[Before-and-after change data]
++++++++++++++++++++

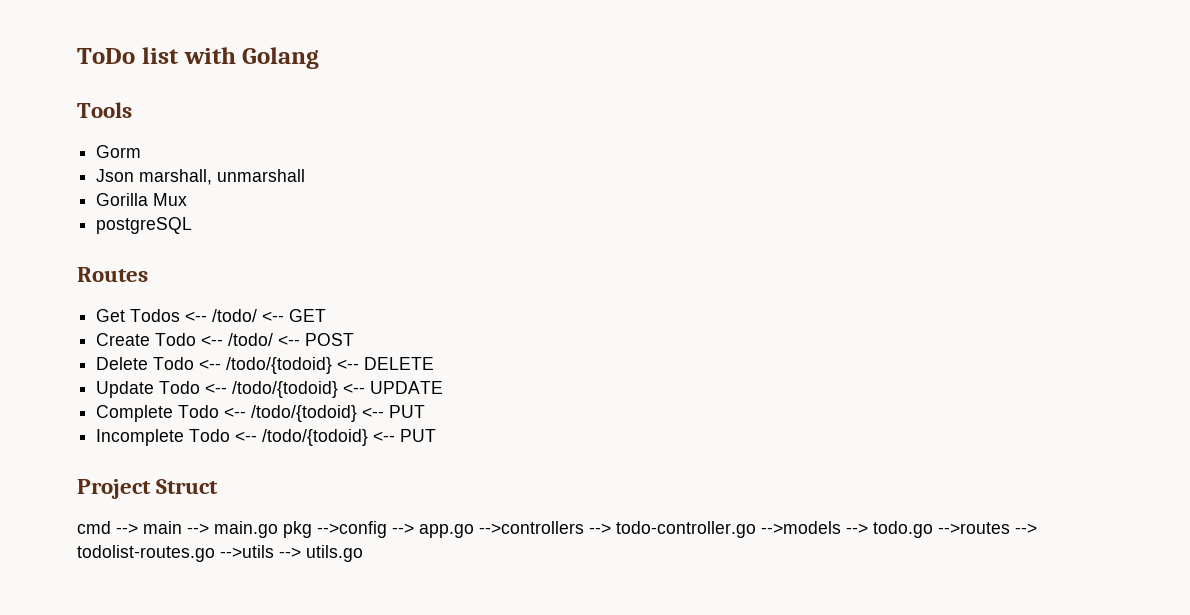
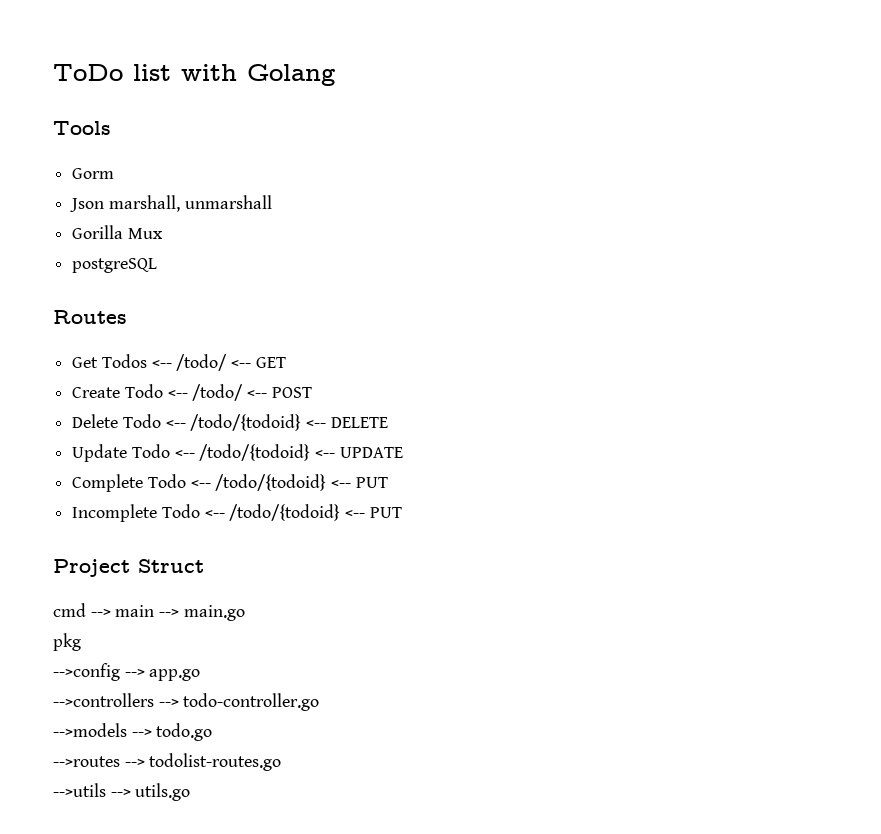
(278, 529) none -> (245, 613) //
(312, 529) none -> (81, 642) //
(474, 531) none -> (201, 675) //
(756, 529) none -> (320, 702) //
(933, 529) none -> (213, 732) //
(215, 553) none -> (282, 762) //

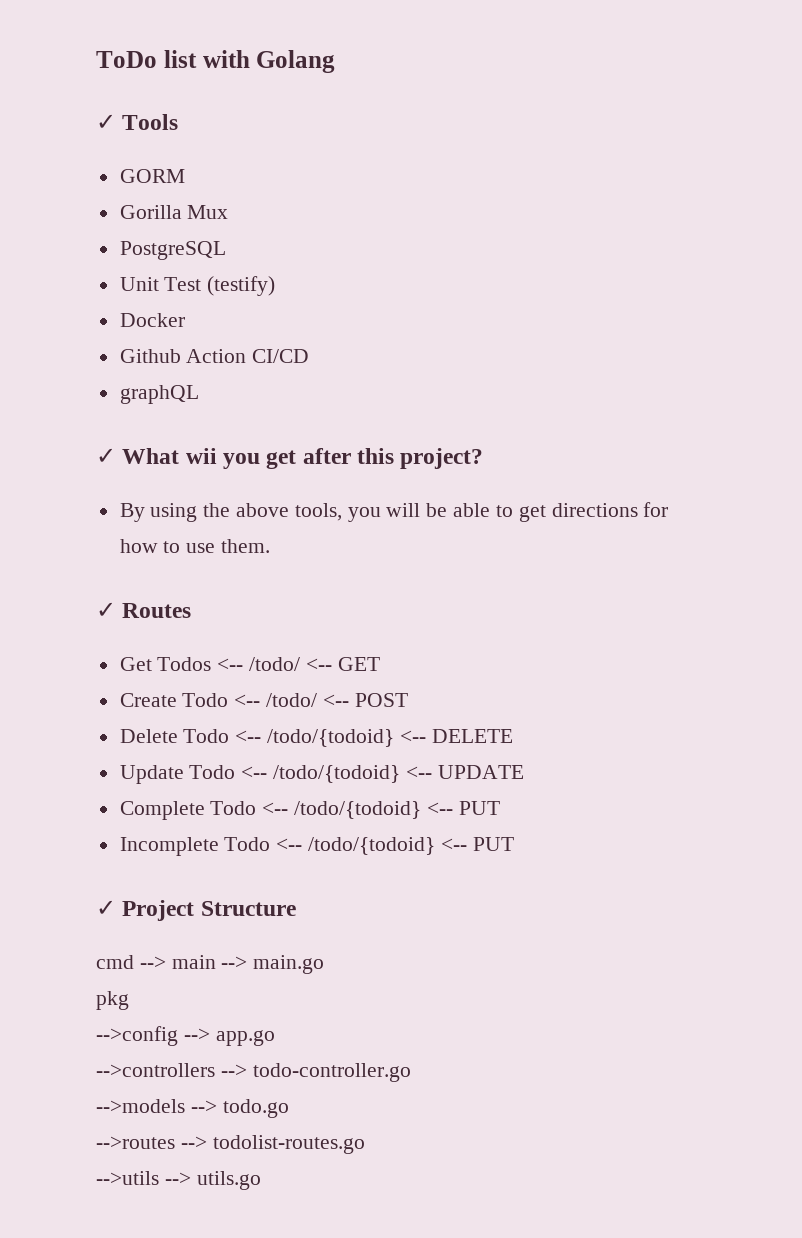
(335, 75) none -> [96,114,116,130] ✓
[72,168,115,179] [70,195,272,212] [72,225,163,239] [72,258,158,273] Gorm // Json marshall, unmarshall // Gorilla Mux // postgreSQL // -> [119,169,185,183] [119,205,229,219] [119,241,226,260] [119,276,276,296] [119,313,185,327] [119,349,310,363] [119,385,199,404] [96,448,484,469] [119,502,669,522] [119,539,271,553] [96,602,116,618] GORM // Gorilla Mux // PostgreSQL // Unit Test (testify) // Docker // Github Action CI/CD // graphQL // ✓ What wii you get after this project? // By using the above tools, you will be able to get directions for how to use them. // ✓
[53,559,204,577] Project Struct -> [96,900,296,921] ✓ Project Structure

++++++++++++++++++++

- _Task details_:
Write out every record above exactly as it stands, but leave out the pictures.

- _Worked solution_:
(278, 529) none -> (245, 613) //
(312, 529) none -> (81, 642) //
(474, 531) none -> (201, 675) //
(756, 529) none -> (320, 702) //
(933, 529) none -> (213, 732) //
(215, 553) none -> (282, 762) //

(335, 75) none -> [96,114,116,130] ✓
[72,168,115,179] [70,195,272,212] [72,225,163,239] [72,258,158,273] Gorm // Json marshall, unmarshall // Gorilla Mux // postgreSQL // -> [119,169,185,183] [119,205,229,219] [119,241,226,260] [119,276,276,296] [119,313,185,327] [119,349,310,363] [119,385,199,404] [96,448,484,469] [119,502,669,522] [119,539,271,553] [96,602,116,618] GORM // Gorilla Mux // PostgreSQL // Unit Test (testify) // Docker // Github Action CI/CD // graphQL // ✓ What wii you get after this project? // By using the above tools, you will be able to get directions for how to use them. // ✓
[53,559,204,577] Project Struct -> [96,900,296,921] ✓ Project Structure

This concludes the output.